Action item: In the copy you make, include no pictures, and transcribe every record exactly.

Document images with source code
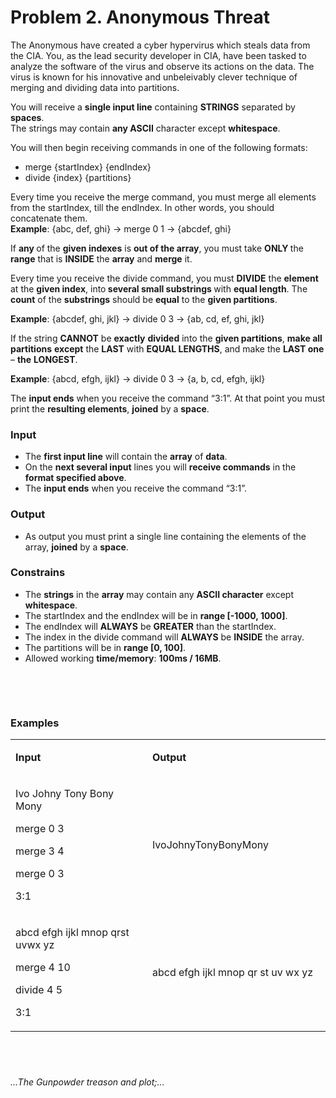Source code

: <h1>Problem 2. Anonymous Threat</h1>
<p>The Anonymous have created a cyber hypervirus which steals data from the CIA. You, as the lead security developer in CIA, have been tasked to analyze the software of the virus and observe its actions on the data. The virus is known for his innovative and unbeleivably clever technique of merging and dividing data into partitions.</p>
<p>You will receive a <strong>single input line</strong> containing <strong>STRINGS</strong> separated by <strong>spaces</strong>. <br /> The strings may contain <strong>any ASCII</strong> character except <strong>whitespace</strong>.</p>
<p>You will then begin receiving commands in one of the following formats:</p>
<ul>
<li>merge {startIndex} {endIndex}</li>
<li>divide {index} {partitions}</li>
</ul>
<p>Every time you receive the merge command, you must merge all elements from the startIndex, till the endIndex. In other words, you should concatenate them. <br /> <strong>Example</strong>: {abc, def, ghi} -&gt; merge 0 1 -&gt; {abcdef, ghi}</p>
<p>If <strong>any </strong>of the <strong>given indexes</strong> is <strong>out of the array</strong>, you must take <strong>ONLY </strong>the <strong>range</strong> that is <strong>INSIDE</strong> the <strong>array</strong> and <strong>merge</strong> it.</p>
<p>Every time you receive the divide command, you must <strong>DIVIDE</strong> the <strong>element</strong> at the <strong>given index</strong>, into<strong> several small substrings </strong>with <strong>equal length</strong>. The <strong>count</strong> of the <strong>substrings</strong> should be <strong>equal</strong> to the <strong>given partitions</strong>.</p>
<p><strong>Example</strong>: {abcdef, ghi, jkl} -&gt; divide 0 3 -&gt; {ab, cd, ef, ghi, jkl}</p>
<p>If the string <strong>CANNOT</strong> be <strong>exactly</strong> <strong>divided</strong> into the <strong>given partitions</strong>, <strong>make all partitions</strong> <strong>except</strong> the <strong>LAST</strong> with <strong>EQUAL LENGTHS</strong>, and make the <strong>LAST one</strong> &ndash; <strong>the</strong> <strong>LONGEST</strong>.</p>
<p><strong>Example</strong>: {abcd, efgh, ijkl} -&gt; divide 0 3 -&gt; {a, b, cd, efgh, ijkl}</p>
<p>The <strong>input ends</strong> when you receive the command &ldquo;3:1&rdquo;. At that point you must print the <strong>resulting elements</strong>, <strong>joined</strong> by a <strong>space</strong>.</p>
<h3>Input</h3>
<ul>
<li>The <strong>first input line</strong> will contain the <strong>array</strong> of <strong>data</strong>.</li>
<li>On the <strong>next several input</strong> lines you will <strong>receive commands</strong> in the <strong>format specified above</strong>.</li>
<li>The <strong>input ends</strong> when you receive the command &ldquo;3:1&rdquo;.</li>
</ul>
<h3>Output</h3>
<ul>
<li>As output you must print a single line containing the elements of the array, <strong>joined</strong> by a <strong>space</strong>.</li>
</ul>
<h3>Constrains</h3>
<ul>
<li>The <strong>strings</strong> in the <strong>array</strong> may contain any <strong>ASCII character</strong> except <strong>whitespace</strong>.</li>
<li>The startIndex and the endIndex will be in <strong>range [-1000, 1000]</strong>.</li>
<li>The endIndex will <strong>ALWAYS</strong> be <strong>GREATER</strong> than the startIndex.</li>
<li>The index in the divide command will <strong>ALWAYS</strong> be <strong>INSIDE</strong> the array.</li>
<li>The partitions will be in <strong>range [0, 100]</strong>.</li>
<li>Allowed working <strong>time/memory</strong>: <strong>100ms / 16MB</strong>.</li>
</ul>
<p>&nbsp;</p>
<p>&nbsp;</p>
<h3>Examples</h3>
<table width="0">
<tbody>
<tr>
<td width="328">
<p><strong>Input</strong></p>
</td>
<td width="336">
<p><strong>Output</strong></p>
</td>
</tr>
<tr>
<td width="328">
<p>Ivo Johny Tony Bony Mony</p>
<p>merge 0 3</p>
<p>merge 3 4</p>
<p>merge 0 3</p>
<p>3:1</p>
</td>
<td width="336">
<p>IvoJohnyTonyBonyMony</p>
</td>
</tr>
<tr>
<td width="328">
<p>abcd efgh ijkl mnop qrst uvwx yz</p>
<p>merge 4 10</p>
<p>divide 4 5</p>
<p>3:1</p>
</td>
<td width="336">
<p>abcd efgh ijkl mnop qr st uv wx yz</p>
</td>
</tr>
</tbody>
</table>
<h2>&nbsp;</h2>
<p><em>...The Gunpowder treason and plot;...</em></p>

Result for this task:
Source code

: <h1>Problem 2. Anonymous Threat</h1>
<p>The Anonymous have created a cyber hypervirus which steals data from the CIA. You, as the lead security developer in CIA, have been tasked to analyze the software of the virus and observe its actions on the data. The virus is known for his innovative and unbeleivably clever technique of merging and dividing data into partitions.</p>
<p>You will receive a <strong>single input line</strong> containing <strong>STRINGS</strong> separated by <strong>spaces</strong>. <br /> The strings may contain <strong>any ASCII</strong> character except <strong>whitespace</strong>.</p>
<p>You will then begin receiving commands in one of the following formats:</p>
<ul>
<li>merge {startIndex} {endIndex}</li>
<li>divide {index} {partitions}</li>
</ul>
<p>Every time you receive the merge command, you must merge all elements from the startIndex, till the endIndex. In other words, you should concatenate them. <br /> <strong>Example</strong>: {abc, def, ghi} -&gt; merge 0 1 -&gt; {abcdef, ghi}</p>
<p>If <strong>any </strong>of the <strong>given indexes</strong> is <strong>out of the array</strong>, you must take <strong>ONLY </strong>the <strong>range</strong> that is <strong>INSIDE</strong> the <strong>array</strong> and <strong>merge</strong> it.</p>
<p>Every time you receive the divide command, you must <strong>DIVIDE</strong> the <strong>element</strong> at the <strong>given index</strong>, into<strong> several small substrings </strong>with <strong>equal length</strong>. The <strong>count</strong> of the <strong>substrings</strong> should be <strong>equal</strong> to the <strong>given partitions</strong>.</p>
<p><strong>Example</strong>: {abcdef, ghi, jkl} -&gt; divide 0 3 -&gt; {ab, cd, ef, ghi, jkl}</p>
<p>If the string <strong>CANNOT</strong> be <strong>exactly</strong> <strong>divided</strong> into the <strong>given partitions</strong>, <strong>make all partitions</strong> <strong>except</strong> the <strong>LAST</strong> with <strong>EQUAL LENGTHS</strong>, and make the <strong>LAST one</strong> &ndash; <strong>the</strong> <strong>LONGEST</strong>.</p>
<p><strong>Example</strong>: {abcd, efgh, ijkl} -&gt; divide 0 3 -&gt; {a, b, cd, efgh, ijkl}</p>
<p>The <strong>input ends</strong> when you receive the command &ldquo;3:1&rdquo;. At that point you must print the <strong>resulting elements</strong>, <strong>joined</strong> by a <strong>space</strong>.</p>
<h3>Input</h3>
<ul>
<li>The <strong>first input line</strong> will contain the <strong>array</strong> of <strong>data</strong>.</li>
<li>On the <strong>next several input</strong> lines you will <strong>receive commands</strong> in the <strong>format specified above</strong>.</li>
<li>The <strong>input ends</strong> when you receive the command &ldquo;3:1&rdquo;.</li>
</ul>
<h3>Output</h3>
<ul>
<li>As output you must print a single line containing the elements of the array, <strong>joined</strong> by a <strong>space</strong>.</li>
</ul>
<h3>Constrains</h3>
<ul>
<li>The <strong>strings</strong> in the <strong>array</strong> may contain any <strong>ASCII character</strong> except <strong>whitespace</strong>.</li>
<li>The startIndex and the endIndex will be in <strong>range [-1000, 1000]</strong>.</li>
<li>The endIndex will <strong>ALWAYS</strong> be <strong>GREATER</strong> than the startIndex.</li>
<li>The index in the divide command will <strong>ALWAYS</strong> be <strong>INSIDE</strong> the array.</li>
<li>The partitions will be in <strong>range [0, 100]</strong>.</li>
<li>Allowed working <strong>time/memory</strong>: <strong>100ms / 16MB</strong>.</li>
</ul>
<p>&nbsp;</p>
<p>&nbsp;</p>
<h3>Examples</h3>
<table width="0">
<tbody>
<tr>
<td width="328">
<p><strong>Input</strong></p>
</td>
<td width="336">
<p><strong>Output</strong></p>
</td>
</tr>
<tr>
<td width="328">
<p>Ivo Johny Tony Bony Mony</p>
<p>merge 0 3</p>
<p>merge 3 4</p>
<p>merge 0 3</p>
<p>3:1</p>
</td>
<td width="336">
<p>IvoJohnyTonyBonyMony</p>
</td>
</tr>
<tr>
<td width="328">
<p>abcd efgh ijkl mnop qrst uvwx yz</p>
<p>merge 4 10</p>
<p>divide 4 5</p>
<p>3:1</p>
</td>
<td width="336">
<p>abcd efgh ijkl mnop qr st uv wx yz</p>
</td>
</tr>
</tbody>
</table>
<h2>&nbsp;</h2>
<p><em>...The Gunpowder treason and plot;...</em></p>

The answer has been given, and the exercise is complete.